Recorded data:
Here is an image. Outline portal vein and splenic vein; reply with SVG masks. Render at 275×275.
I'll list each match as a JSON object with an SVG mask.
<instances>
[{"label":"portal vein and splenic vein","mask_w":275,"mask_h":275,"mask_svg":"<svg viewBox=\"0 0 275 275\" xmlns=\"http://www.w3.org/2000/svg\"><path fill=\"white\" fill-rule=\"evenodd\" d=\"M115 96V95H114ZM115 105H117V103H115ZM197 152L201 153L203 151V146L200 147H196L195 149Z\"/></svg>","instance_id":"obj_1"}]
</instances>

### Problem
Please copy the records word for word, starting at their first line and ending at the line that contains "<instances>", with both of those lines included.

### The answer
Here is an image. Outline portal vein and splenic vein; reply with SVG masks. Render at 275×275.
I'll list each match as a JSON object with an SVG mask.
<instances>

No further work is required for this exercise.